White enrolled at the University of Georgia in 1950. He was not a top college football recruit but decided to walk on and try out for Georgia's football team. The Atlanta Journal reported that he "just showed up" and impressed enough that he made the team. At the end of his freshman season, he was placed on scholarship. An end, he won a starting position for Georgia during the 1951 season. That year, in 10 games, he recorded 18 receptions for 226 yards. He then caught nine passes for 133 yards and one touchdown in 1952 while being limited by injury. Considered one of the fastest players at his position in the Southeastern Conference, he concluded his collegiate career by catching 13 passes for 188 yards and a touchdown as a senior in 1953. As a member of Georgia's football team, he received three varsity letters. White was also a member of Georgia's track team as a hurdler.
==Professional career==
After going unselected in the 1954 NFL draft, White signed with the Green Bay Packers. After signing, the team moved him to play defensive back, as they already had several ends. He added 15 lb by his first season in the NFL, standing at 6 ft 3 in and weighing 205 lb. He made the team and appeared in nine games, eight as a starter, while missing several due to an injury sustained while blocking. While playing for the Packers, he recorded an interception, which he returned for 20 yards, and a fumble recovery. He was awarded a watch as the team's most outstanding player of the game after he led the team in tackles and pass breakups against the San Francisco 49ers. White left the Packers prior to the 1955 season to serve in the United States Army.

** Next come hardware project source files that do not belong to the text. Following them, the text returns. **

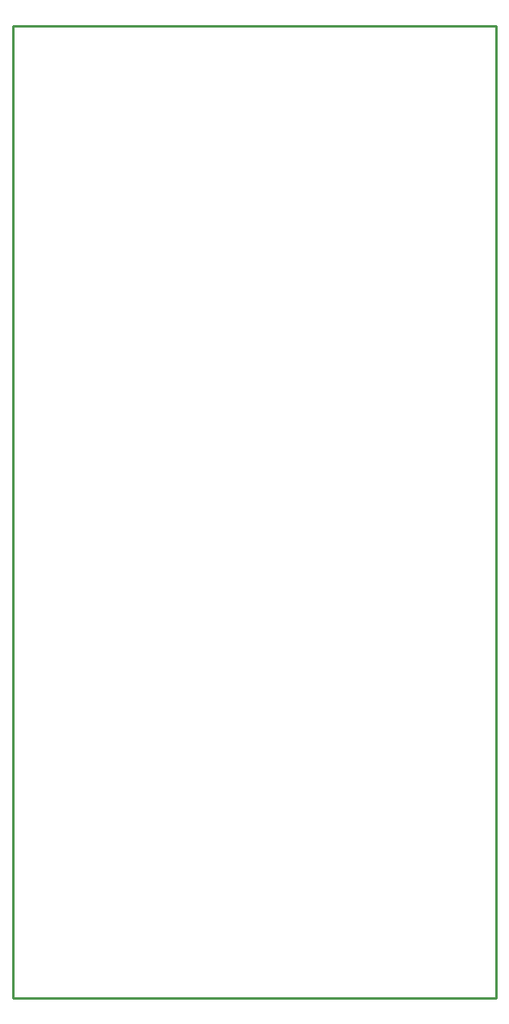
<source format=gbr>
G04 EAGLE Gerber RS-274X export*
G75*
%MOMM*%
%FSLAX34Y34*%
%LPD*%
%IN*%
%IPPOS*%
%AMOC8*
5,1,8,0,0,1.08239X$1,22.5*%
G01*
%ADD10C,0.254000*%


D10*
X215900Y25400D02*
X720600Y25400D01*
X720600Y1041300D01*
X215900Y1041300D01*
X215900Y25400D01*
M02*

</source>
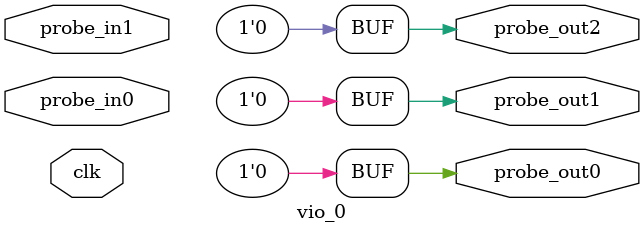
<source format=v>
`timescale 1ns / 1ps
module vio_0 (
clk,
probe_in0,probe_in1,
probe_out0,
probe_out1,
probe_out2
);

input clk;
input [0 : 0] probe_in0;
input [2 : 0] probe_in1;

output reg [0 : 0] probe_out0 = 'h0 ;
output reg [0 : 0] probe_out1 = 'h0 ;
output reg [0 : 0] probe_out2 = 'h0 ;


endmodule

</source>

White served in East Asia as a lieutenant and played for the Army All-Stars football team. In 1956, he was part of an Army team that beat the Navy 35–0 in the Torii Bowl in Tokyo, Japan. He later returned to the Packers in 1957 but was released before appearing in any games.
==Later life and death==
After his football career, White returned to Georgia and worked in real estate. He received a post-graduate achievement award in 2010 from the Georgia chapter of the National Football Foundation College Hall of Fame. With his wife, Rene, White had a son and a daughter. He moved in 1994 to Moore County, North Carolina, and died there on July 7, 2017, at the age of 85.